## Texte fourni

========================================================================

La souscription de ladite assurance manifeste un double intérêt :
- Elle procure une garantie considérable pour l’assuré dans le cas où la responsabilité professionnelle de celui-ci serait soulevée.
- Elle constitue une garantie pour son client qui dispose d’un notaire solvable au cas où celui-ci lui causerait des préjudices.
La mise en place de ces différentes garanties vise principalement à renforcer la sécurité des citoyens et leur confiance vis-à-vis des officiers publics.
Il faut préciser que la couverture octroyée par l’assureur reste limitée. En effet, la police d’assurance prévoit toujours des cas d’exclusions constitués par les risques qui ne sont pas couverts par ladite garantie. Dans ce sens, la garantie collective peut intervenir pour couvrir le notaire.
B _ La garantie collective
La responsabilité individuelle du notaire est remplacée par la garantie collective. Cette dernière couvre les fautes ou négligences provoquant des dommages à autrui (notamment son client) et qui ne sont pas couverts par son assurance responsabilité civile.

========================================================================

## Consigne écrite A
Dans le texte sur l’assurance des notaires, relevez le passage qui commence par les mots contenant « - Elle constitue » et qui se termine par « couvrir le notaire. ».

## Liste
========================================================================

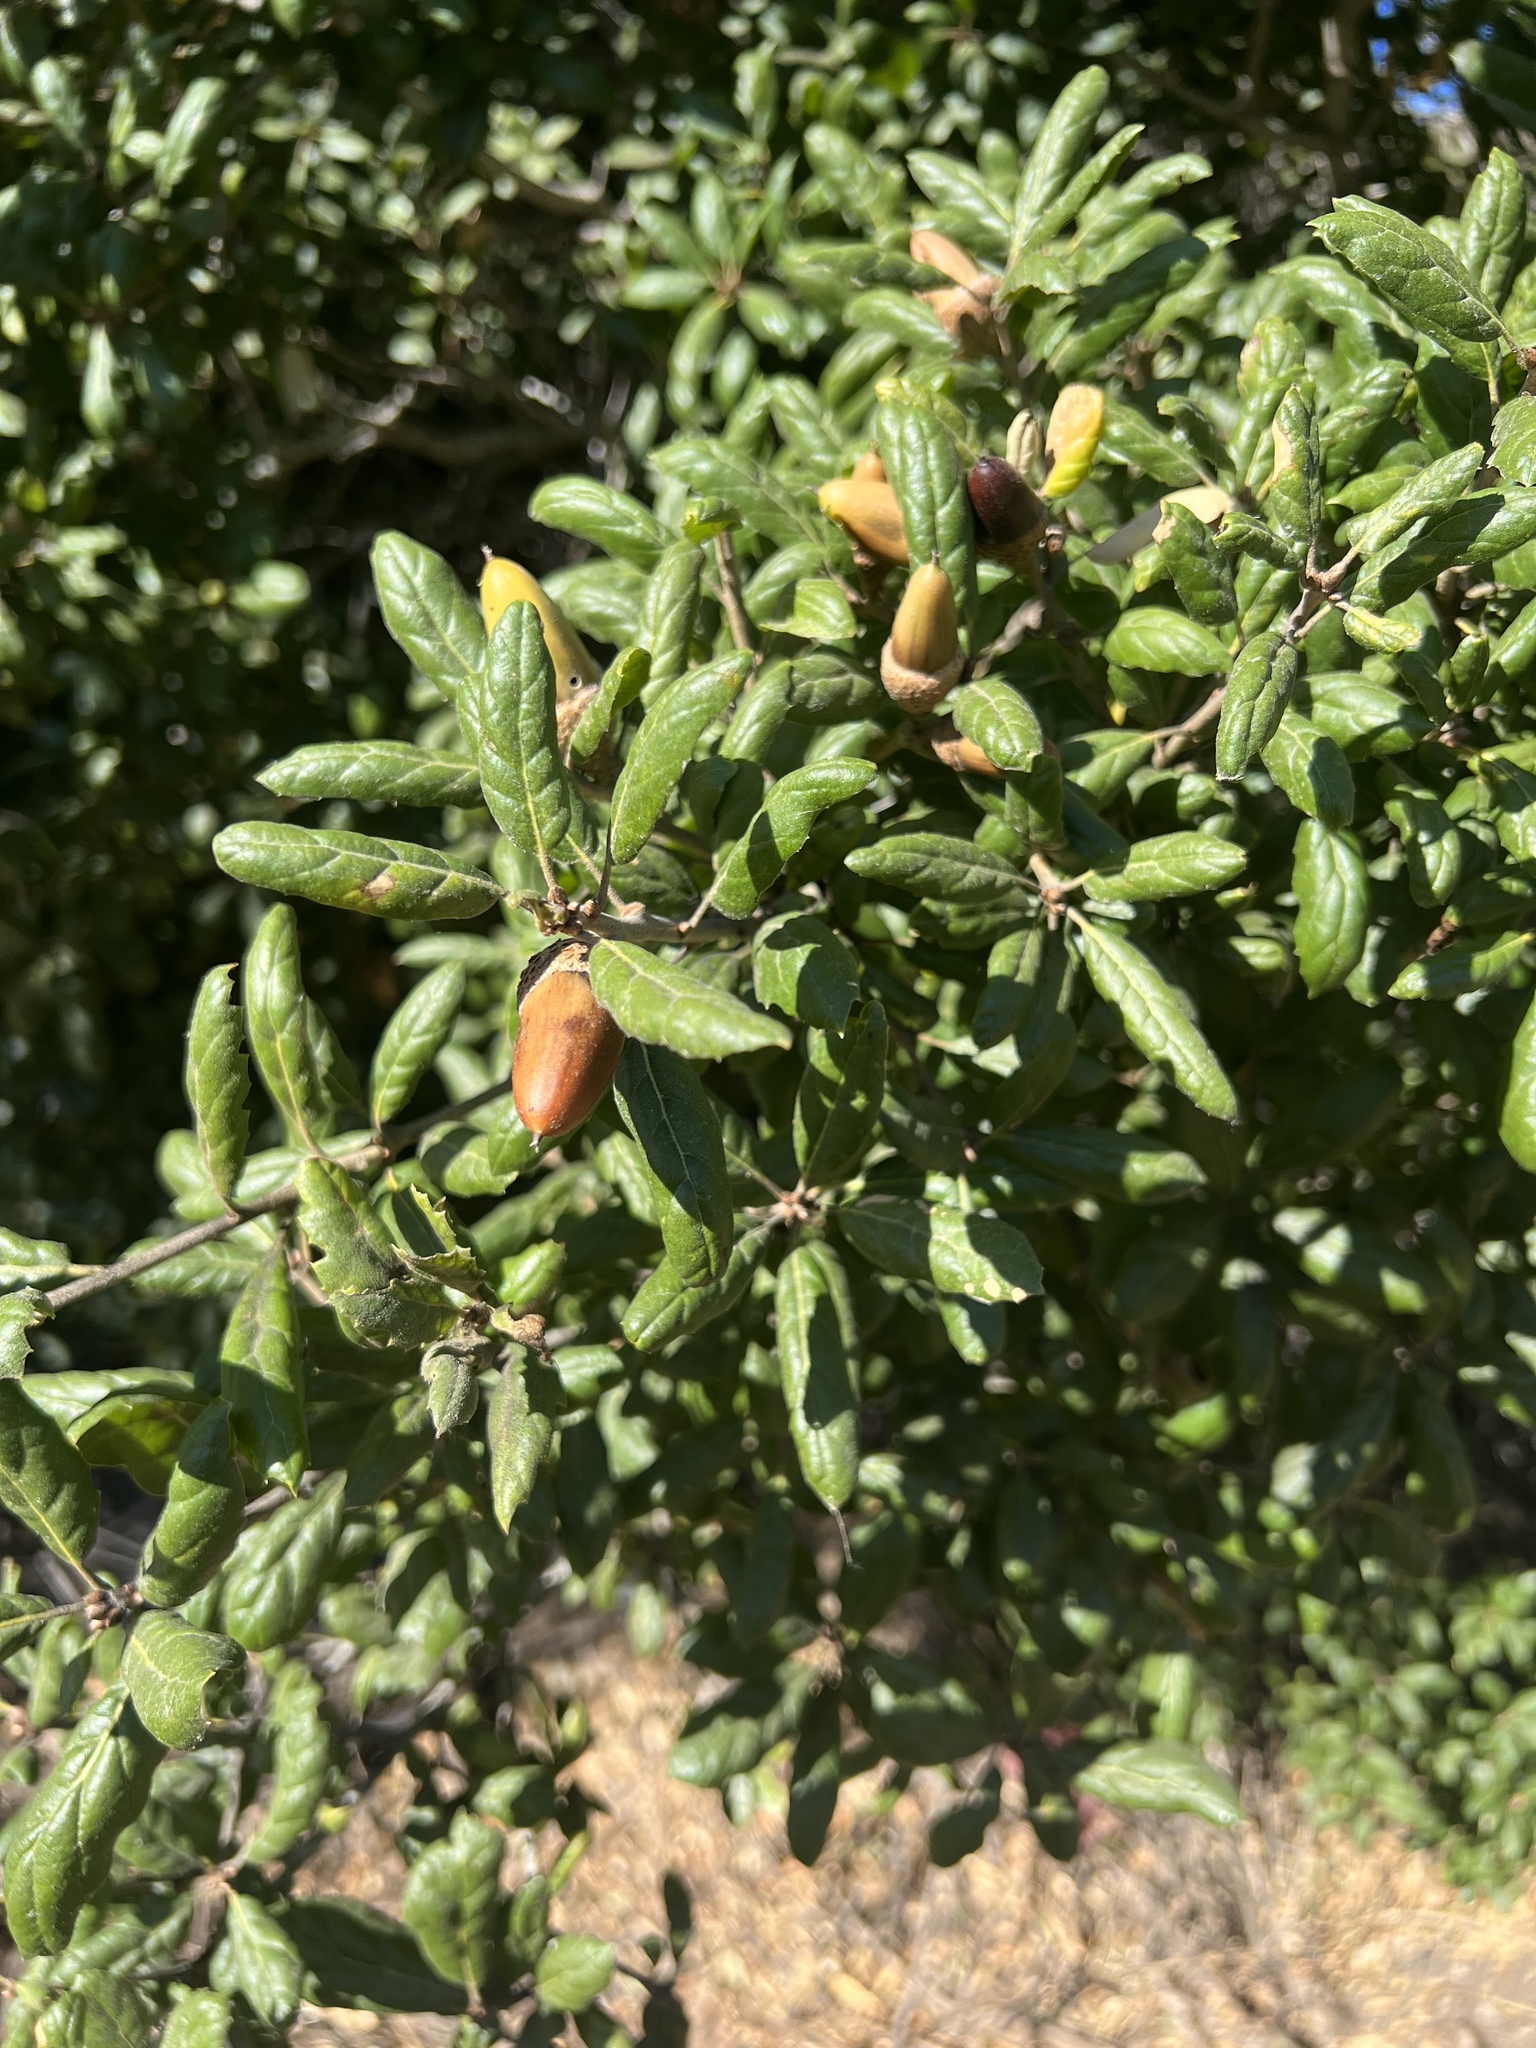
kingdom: Plantae
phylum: Tracheophyta
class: Magnoliopsida
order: Fagales
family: Fagaceae
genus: Quercus
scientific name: Quercus agrifolia
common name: California live oak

========================================================================

## Consigne écrite B
Recopiez sans rien changer toutes les lignes de la liste ci-dessus, en laissant de côté les images.

## Réponse attendue A
- Elle constitue une garantie pour son client qui dispose d’un notaire solvable au cas où celui-ci lui causerait des préjudices.
La mise en place de ces différentes garanties vise principalement à renforcer la sécurité des citoyens et leur confiance vis-à-vis des officiers publics.
Il faut préciser que la couverture octroyée par l’assureur reste limitée. En effet, la police d’assurance prévoit toujours des cas d’exclusions constitués par les risques qui ne sont pas couverts par ladite garantie. Dans ce sens, la garantie collective peut intervenir pour couvrir le notaire.

## Réponse attendue B
kingdom: Plantae
phylum: Tracheophyta
class: Magnoliopsida
order: Fagales
family: Fagaceae
genus: Quercus
scientific name: Quercus agrifolia
common name: California live oak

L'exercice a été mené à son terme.